Wednesday, April 5, 2017

Does Cardio "Kill Your Gains?"

Life is rarely black and white. Lying is generally "bad," but not if you lie to protect another person's information or security. Investing in the stock market is often "smart," but not if the market is at a 20-year high. Life is generally gray and conditional. In many cases, a universal rule or approach doesn't apply.

This brings me to a commonly-debated fitness topic: does performing cardio limit strength training's effects on building muscle and strength? Or, phrased in a more common way, does cardio "kill my gains?"

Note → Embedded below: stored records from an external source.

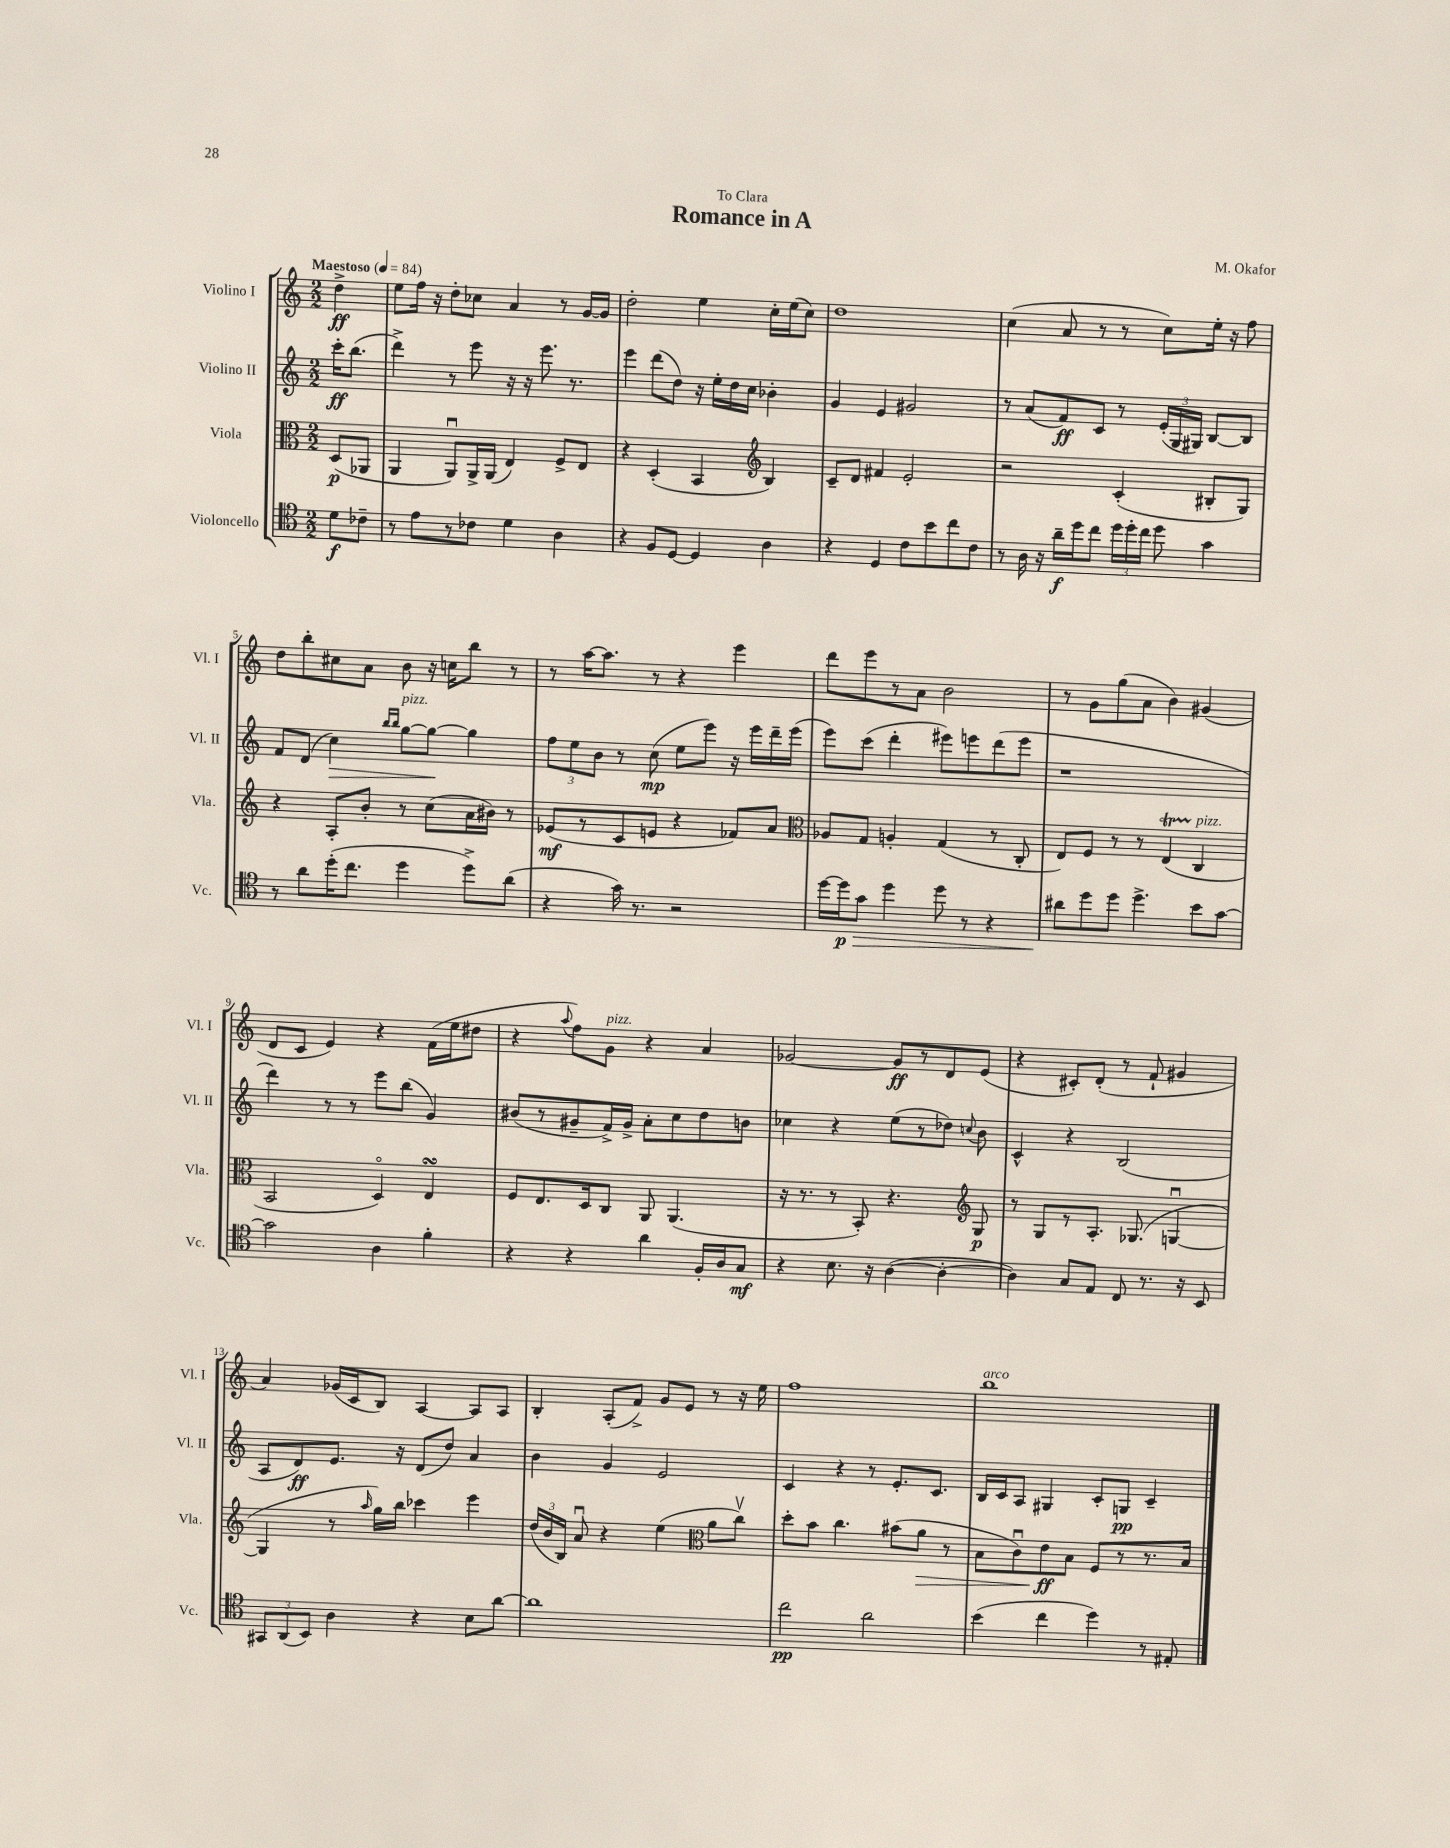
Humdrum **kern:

**kern	**dynam	**kern	**dynam	**kern	**dynam	**kern	**dynam
*part4	*part4	*part3	*part3	*part2	*part2	*part1	*part1
*staff4	*staff4	*staff3	*staff3	*staff2	*staff2	*staff1	*staff1
*I"Violoncello	*	*I"Viola	*	*I"Violino II	*	*I"Violino I	*
*I'Vc.	*	*I'Vla.	*	*I'Vl. II	*	*I'Vl. I	*
*clefC4	*	*clefC3	*	*clefG2	*	*clefG2	*
*k[]	*	*k[]	*	*k[]	*	*k[]	*
*M2/2	*	*M2/2	*	*M2/2	*	*M2/2	*
*MM84	*	*MM84	*	*MM84	*	*MM84	*
=	=	=	=	=	=	=	=
!	!	!	!	!	!	!LO:TX:a:B:t=Maestoso	!
8d\L	f	(8D/L	p	16ccc'\KL	ff	4dd^\	ff
.	.	.	.	(8.bb\J	.	.	.
8c-X~\J	.	8AA-X/J	.	.	.	.	.
=1	=1	=1	=1	=1	=1	=1	=1
8r	.	4AA/	.	4ddd^\)	.	8ee\L	.
8e\L	.	.	.	.	.	16ff\Jk	.
.	.	.	.	.	.	16r	.
8r	.	8AAu/L)	.	8r	.	8dd'\L	.
8c-X\J	.	16AA^/L	.	8eee\	.	8cc-X\J	.
.	.	(16AA/JJ	.	.	.	.	.
4d\	.	4E/)	.	16r	.	4a/	.
.	.	.	.	16r	.	.	.
.	.	.	.	8.eee\	.	.	.
4A\	.	8F^/L	.	.	.	8r	.
.	.	.	.	8.r	.	.	.
.	.	8E/J	.	.	.	[16g/LL	.
.	.	.	.	.	.	16g/JJ]	.
=2	=2	=2	=2	=2	=2	=2	=2
4r	.	4r	.	4eee\	.	2dd'\	.
8F/L	.	(4D'/	.	(8ddd\L	.	.	.
[8D/J	.	.	.	8dd\J)	.	.	.
4D/]	.	4BB/	.	16r	.	4ee\	.
.	.	.	.	16ee'\LL	.	.	.
.	.	.	.	16dd\	.	.	.
.	.	.	.	16cc\JJ	.	.	.
*	*	*clefG2	*	*	*	*	*
4A\	.	4B/)	.	4b-X'\	.	16cc'\LL	.
.	.	.	.	.	.	(16ee\J	.
.	.	.	.	.	.	8cc\J)	.
=3	=3	=3	=3	=3	=3	=3	=3
4r	.	8c~/L	.	4g/	.	1dd	.
.	.	8d/J	.	.	.	.	.
4D/	.	4f#X/	.	4e/	.	.	.
8c\L	.	2e'/	.	2g#X/	.	.	.
8b\	.	.	.	.	.	.	.
8cc\	.	.	.	.	.	.	.
8c\J	.	.	.	.	.	.	.
=4	=4	=4	=4	=4	=4	=4	=4
8r	.	2r	.	8r	.	(4cc\	.
16A\	.	.	.	(8a/L	.	.	.
16r	.	.	.	.	.	.	.
16a~\LL	f	.	.	8f/)	ff	8a/	.
16dd\J	.	.	.	.	.	.	.
8cc\J	.	.	.	8c/J	.	8r	.
24dd\LL	.	(4c'/	.	8r	.	8r	.
24dd'\	.	.	.	.	.	.	.
24cc\JJ	.	.	.	.	.	.	.
8dd\	.	.	.	(24e'/LL	.	8cc\L)	.
.	.	.	.	24G/	.	.	.
.	.	.	.	24G#X/JJ)	.	.	.
4g\	.	8B#X'/L	.	[8B/L	.	16ee'\Jk	.
.	.	.	.	.	.	16r	.
.	.	8G/J)	.	8B/J]	.	8ff\	.
!!LO:LB:g=z
=5	=5	=5	=5	=5	=5	=5	=5
8r	.	4r	.	8f/L	.	8dd\L	.
8a\L	.	.	.	(8d/J	.	8bb'\	.
!	!	!	!	!	!LO:HP:b	!	!
(16dd'\K	.	8A'/L	.	4cc\)	>	8cc#X\	.
8.cc\J	.	.	.	.	.	.	.
.	.	8b'/J	.	.	.	8a\J	.
.	.	.	.	16qqbb/LL	.	.	.
.	.	.	.	16qqbb/JJ	.	.	.
!	!	!	!	!LO:TX:a:i:t=pizz.	!	!	!
4dd\	.	8r	.	[8gg\L	.	8b\	.
.	.	(8cc\L	.	8gg\J_	.	16r	.
.	.	.	.	.	.	16ccn\KL	.
8dd^\L)	.	16a\L	.	4gg\]	]	8bb\J	.
.	.	16b#X\JJ)	.	.	.	.	.
(8a\J	.	8r	.	.	.	8r	.
=6	=6	=6	=6	=6	=6	=6	=6
4r	.	(8e-X/L	mf	12ff\L	.	8r	.
.	.	.	.	12ee\	.	.	.
.	.	8r	.	.	.	[16aa\KL	.
.	.	.	.	12b\J	.	.	.
.	.	.	.	.	.	8.aa\J]	.
16g\)	.	8c/	.	8r	.	.	.
8.r	.	.	.	.	.	.	.
.	.	8en/J	.	(8cc\	mp	8r	.
2r	.	4r	.	8ee\L	.	4r	.
.	.	.	.	8eee\J)	.	.	.
.	.	8f-X/L)	.	16r	.	4eee\	.
.	.	.	.	16eee\LL	.	.	.
.	.	8a/J	.	16ddd~\	.	.	.
.	.	.	.	(16eee\JJ	.	.	.
=7	=7	=7	=7	=7	=7	=7	=7
*	*	*clefC3	*	*	*	*	*
[16dd\LL	.	8A-X/L	.	8eee\L)	.	8ddd\L	.
!	!LO:HP:b	!	!	!	!	!	!
16dd\J]	> p	.	.	.	.	.	.
8g\J	.	8G/J	.	(8ccc\J	.	8eee\	.
4dd\	.	4An'/	.	4ddd'\	.	8r	.
.	.	.	.	.	.	8a\J	.
8dd\	.	(4G/	.	8eee#X\L)	.	2b\	.
8r	.	.	.	8eeen\	.	.	.
4r	.	8r	.	(8ddd\	.	.	.
.	.	8C'/	.	8eee\J	.	.	.
=8	=8	=8	=8	=8	=8	=8	=8
8a#X\L	.	8E/L)	.	1r	.	8r	.
8dd\	]	8F/J	.	.	.	8g\L	.
8dd\J	.	8r	.	.	.	(8gg\	.
4.dd^\	.	8r	.	.	.	8a\J	.
.	.	(4Et/	.	.	.	4b\)	.
!	!	!LO:TX:a:i:t=pizz.	!	!	!	!	!
8b\L	.	4C/	.	.	.	(4g#X/	.
[8g\J	.	.	.	.	.	.	.
!!LO:LB:g=z
=9	=9	=9	=9	=9	=9	=9	=9
2g\]	.	2BB/	.	4ddd\)	.	8d/L	.
.	.	.	.	.	.	8c/J	.
.	.	.	.	8r	.	4e/)	.
.	.	.	.	8r	.	.	.
4A\	.	4D/)	.	8eee\L	.	4r	.
.	.	.	.	(8bb\J	.	.	.
4f'\	.	4EsSsS/	.	4g/)	.	(16f\LL	.
.	.	.	.	.	.	16ee\J	.
.	.	.	.	.	.	8dd#X\J	.
=10	=10	=10	=10	=10	=10	=10	=10
4r	.	8F/L	.	(8b#X/L	.	4r	.
.	.	8.E/	.	8r	.	.	.
.	.	.	.	.	.	8qqaa/	.
4r	.	.	.	8g#X~/	.	8ff\L)	.
.	.	16D/k	.	.	.	.	.
!	!	!	!	!	!	!LO:TX:a:i:t=pizz.	!
.	.	8C/J	.	16f^/L)	.	8g\J	.
.	.	.	.	16g#^/JJ	.	.	.
4a\	.	8AA/	.	8a'\L	.	4r	.
.	.	(4.AA/	.	8cc\	.	.	.
16F'/LL	.	.	.	8dd\	.	4a/	.
16A/J	.	.	.	.	.	.	.
8G/J	mf	.	.	8bn\J	.	.	.
=11	=11	=11	=11	=11	=11	=11	=11
4r	.	16r	.	4cc-X\	.	[2g-X/	.
.	.	8.r	.	.	.	.	.
8.B\	.	8r	.	4r	.	.	.
.	.	8BB'/)	.	.	.	.	.
16r	.	.	.	.	.	.	.
([4A\	.	4.r	.	(8ee\L	.	8g-/L]	ff
.	.	.	.	8r	.	8r	.
4A'\_	.	.	.	8dd-X\J)	.	8d/	.
*	*	*clefG2	*	*	*	*	*
.	.	.	.	8qqccn/	.	.	.
.	.	8G/	p	8b\	.	(8e/J	.
=12	=12	=12	=12	=12	=12	=12	=12
4A\])	.	8r	.	4c^^/	.	4r	.
.	.	8G/L	.	.	.	.	.
8G/L	.	8r	.	4r	.	8c#X'/L)	.
8E/J	.	8.A'/J	.	.	.	(8d'/J	.
8C/	.	.	.	(2B/	.	8r	.
.	.	(8.G-X/	.	.	.	.	.
8.r	.	.	.	.	.	8f`/	.
.	.	[4Gnu/	.	.	.	4g#X/	.
16r	.	.	.	.	.	.	.
8BB/	.	.	.	.	.	.	.
!!LO:LB:g=z
=13	=13	=13	=13	=13	=13	=13	=13
12GG#X/L	.	4G/]	.	8A/L	.	4a/)	.
(12AA/	.	.	.	.	.	.	.
.	.	.	.	8d/)	ff	.	.
12BB/J)	.	.	.	.	.	.	.
4A\	.	8r	.	8.e/J	.	(16g-X/LL	.
.	.	.	.	.	.	16c/J	.
.	.	16qqaa/	.	.	.	.	.
.	.	16gg\LL)	.	.	.	8B/J)	.
.	.	16bb\JJ	.	16r	.	.	.
4r	.	4ccc-X\	.	(8d/L	.	[4A/	.
.	.	.	.	8dd/J)	.	.	.
8B\L	.	4eee\	.	4a/	.	8A/L]	.
[8a\J	.	.	.	.	.	8A/J	.
=14	=14	=14	=14	=14	=14	=14	=14
1a]	.	(24dd/LL	.	4b\	.	4B'/	.
.	.	24b/	.	.	.	.	.
.	.	24B/JJ)	.	.	.	.	.
.	.	8au/	.	.	.	.	.
.	.	4r	.	4g/	.	(8A'/L	.
.	.	.	.	.	.	8f^/J)	.
.	.	(4ee\	.	2e/	.	8g/L	.
.	.	.	.	.	.	8e/J	.
*	*	*clefC3	*	*	*	*	*
.	.	8a\L	.	.	.	8r	.
.	.	8ccv\J)	.	.	.	16r	.
.	.	.	.	.	.	16ee\	.
=15	=15	=15	=15	=15	=15	=15	=15
2cc\	pp	8dd'\L	.	4c/	.	1ff	.
.	.	8b\J	.	.	.	.	.
.	.	4.cc\	.	4r	.	.	.
2a\	.	.	.	8r	.	.	.
.	.	(8b#X\L	.	8.e'/L	.	.	.
!	!	!	!LO:HP:b	!	!	!	!
.	.	8a\J	>	.	.	.	.
.	.	.	.	8.c/J	.	.	.
.	.	8r	.	.	.	.	.
=16	=16	=16	=16	=16	=16	=16	=16
!	!	!	!	!	!	!LO:TX:a:i:t=arco	!
(4b\	.	8B\L	.	16B/LL	.	1bb	.
.	.	.	.	16c/J	.	.	.
.	.	8cu\)	.	8A/J	.	.	.
4cc\	.	8e\	ff	4G#X/	.	.	.
.	.	8B\J	]	.	.	.	.
4dd\)	.	8F/L	.	8c'/L	.	.	.
.	.	8r	.	8Gn/J	pp	.	.
8r	.	8.r	.	4c~/	.	.	.
8E#X'/	.	.	.	.	.	.	.
.	.	16B/Jk	.	.	.	.	.
==	==	==	==	==	==	==	==
*-	*-	*-	*-	*-	*-	*-	*-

As you would guess after reading the first paragraph, the answer to these questions depends.

Cardio and Strength Training

Generally, performing large amounts of cardiovascular exercise (walking, running, cycling, etc.) along with strength training will limit less strength and muscle growth. This was shown in a review of almost 40 studies (1). When compared to people who only strength trained, men and women who performed strength and cardio exercise added strength and muscle...but not as much.

There are many reasons for this:
  1. Glycogen (1). Glycogen is the stored form of glucose. Glucose is the main fuel source for strength training. When cardio is performed on consecutive days, glycogen is depleted, leaving less energy for strength training. As a result, a person performing a large amount of cardio likely won't be able to lift as much weight or perform as many repetitions in strength workouts.
  2. Overtraining (1). As mentioned in the previous post, an excess of training can be noticed in a person's strength levels. One study noted people were able to gain strength for the first several weeks when performing both types of exercise. Afterwards, strength levels decreased! Were they exercising too often to fully recover from each workout?
  3. Muscle fibers and protein synthesis (2). Strength training and cardio training stimulate different responses in cells (larger myofibrillar proteins for hypertrophy vs. more mitochondrial content). Also, to grow muscle, muscle protein development needs to exceed muscle protein breakdown for long periods of time (weeks or months). Performing long endurance workouts interrupts the emphasis on muscle protein development by promoting a focus on protein breakdown.

However, as I mentioned in the introduction, cardio does not always limit muscle and strength development. From what I noticed, there are two conditions when cardio doesn't contradict the benefits of strength training. In fact, in these circumstances, cardio might even enhance muscle and strength!

Frequency of Training

The majority of the studies in the review focused on large amounts of training, featuring long workouts which were performed 4-6 days per week for EACH type of exercise...for a total of 8-12 workouts per week (1)!

Two studies showed cardio and strength training together can be just as effective, if not more effective (3,4). A difference with these studies was the frequency. A study from 2002 showed the combination can actually lead to more muscle growth than strength training alone. In this study, cardio and strength training were performed on the same day and for three days per week (3). A second study, published in 2009, showed almost equal gains in strength from strength training alone when compared to strength training and cycling. The participants only worked out two days per week (4).

In both cases, people rested most days of the week and did not exercise on consecutive days.

Type of Cardio Training

When cardio is performed less frequently, the type of cardio matters. Cycling, when combined with strength training, complemented strength training more effectively than walking or running on a treadmill did (4). In one case, combining cycling and strength training together improved hypertrophy, or muscle growth (3). Researchers speculate that cycling is better for strength as it mimics the joint movements of some strength training (4). It's possible that other cardiovascular exercise methods that mimic strength training movements, such as the row ergometer, could also enhance strength training results when performed less frequently.


Does cardio "kill your gains?" It depends, of course. If strength and hypertrophy are your main concerns, research indicates sticking to 2-3 cardio workouts per week to develop the most strength and muscle you can. Also, focus on a cardio method such as cycling or rowing that is similar to strength training movements. If you are an endurance athlete or simply enjoy daily cardio, strength training will still help you gain strength and just won't develop to your maximal level.


  1. Nader, G.A. (2006). Concurrent strength and endurance training: from molecules to man. Medicine, Science, Sports, and Exercise, 38(11), 1965-1970.
  2. Hawley, J.A. (2009). Molecular responses to strength and endurance training: are they incompatible? Applied Physiology, Nutrition, and Metabolism, 34, 355-361.
  3. McCarthy, J.P., Pozniak, M.A., & Agre, J.C. (2002). Neuromuscular adaptations to concurrent strength and endurance training. Medicine and Science in Sports and Exercise, 34(3), 511-519.
  4. Gergley, J.C. (2009). Comparison of two lower-body modes of endurance training on lower-body strength development while concurrently training. Journal of Strength & Conditioning Research, 23(3), 979-987.